Dazu gehören DNA-Abgleiche ebenso wie toxikologische Untersuchungen, der Einsatz von Spürhunden und manchmal auch aufwändigere ballistische Tests. Rechtsmediziner arbeiten dabei eng mit Kriminalisten zusammen. „Die Ausstellung bietet ein ausgewogenes Verhältnis von Medizin und Kriminaltechnik“, sagt Thomas Schnalke, Leiter des Medizinhistorischen Museums an der Charité und selbst Arzt. Die Rechtsmedizin nehme innerhalb der Medizin eine besondere Stellung ein: „Es ist ein Auftrag, den der Staat an die Ärzte delegiert hat“, sagt Thomas Schnalke. Wegen der engen Verbindung von Medizin und Kriminalpolizei sind auch in der Ausstellung beide Seiten vertreten. „Hier lässt sich hinter zwei Fassaden gucken: die der Rechtsmedizin und die der Kriminalistik“, sagt Schnalke, „das hat etwas Sherlock-Holmes-haftes.“ 2009 hatte es eine ähnliche Ausstellung gegeben: „Vom Tatort ins Labor“ hieß diese, und damals war die Idee entstanden, einen Aspekt dieses Themas in einer weiteren Ausstellung und vertiefter zu behandeln.

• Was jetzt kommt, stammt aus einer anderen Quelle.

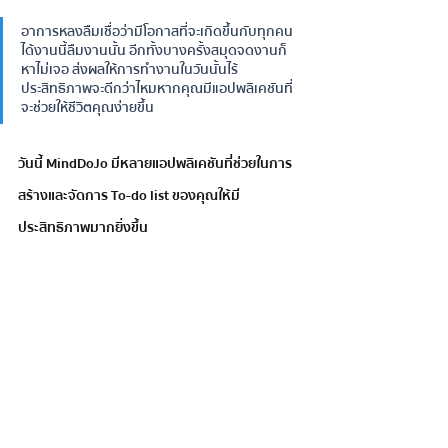
อาการหลงลืมเชื่อว่ามีโอกาสที่จะเกิดขึ้นกับทุกคน 
ได้งานนี้ลืมงานนั้น อีกทั้งบางครั้งสมุดจดงานก็
หาไม่เจอ ส่งผลให้การทำงานในวันนั้นไร้
ประสิทธิภาพจะดีกว่าไหมหากคุณมีแอปพลิเคชันที่
จะช่วยให้ชีวิตคุณง่ายขึ้น
วันนี้ MindDoJo มีหลายแอปพลิเคชันที่ช่วยในการ
สร้างและจัดการ To-do list ของคุณให้มี
ประสิทธิภาพมากยิ่งขึ้น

Relativ neu bei der Aufklärung von Verbrechen sei der Einsatz von Computertomografie (CT), sagt Schnalke. Weil die Geräte bei Toten keine Schäden anrichten könnten, sei dort eine besonders hohe Strahlendosis, wie sie bei üblichen Röntgenuntersuchungen an Lebenden undenkbar wäre, problemlos möglich: „So bekommt man hochauflösende Bilder.“ Der Vorteil gegenüber der klassischen Sektion seien die jederzeit reproduzierbaren Bilder. Bei der Sektion würde durch das Aufschneiden des Körpers Beweismaterial unwiderruflich gelöscht, ein Problem, das es bei der Computertomografie nicht gebe. Außerdem ließen sich auf Grundlage der CT-Bilder 3D-Modelle von Körperteilen anfertigen, erläutert Thomas Schnalke. „An solchen Modellen kann man beispielweise den Eintritt einer Kugel und ihren Weg durch den Körper nachvollziehen“, sagt Schnalke.

Wenn alle Spuren und Beweise gesichert sind, gilt es abzuwägen: Handelt es sich um Mord, Suizid oder Unfall? Dabei werde das soziale Umfeld der Opfer berücksichtigt, aber die Spuren gäben auch wichtige Hinweise. „Man kann etwa anhand von Blutspritzern bestimmen, ob sich jemand mit einer Pistole selbst erschossen hat oder ob diese von einer anderen Person abgedrückt worden ist“, sagt Schnalke. Doch bei allem Fortschritt, endgültig klären lässt sich bislang nicht jeder Fall. „Man braucht auch Hinweise aus der Bevölkerung oder Spuren eines Verdächtigen“, sagt der Medizinhistoriker. Oder eine Vergleichs-DNA, denn nur damit kann der Täter überführt werden. Fehlen all diese Hinweise, bleibt ein Fall auch schon mal ungeklärt.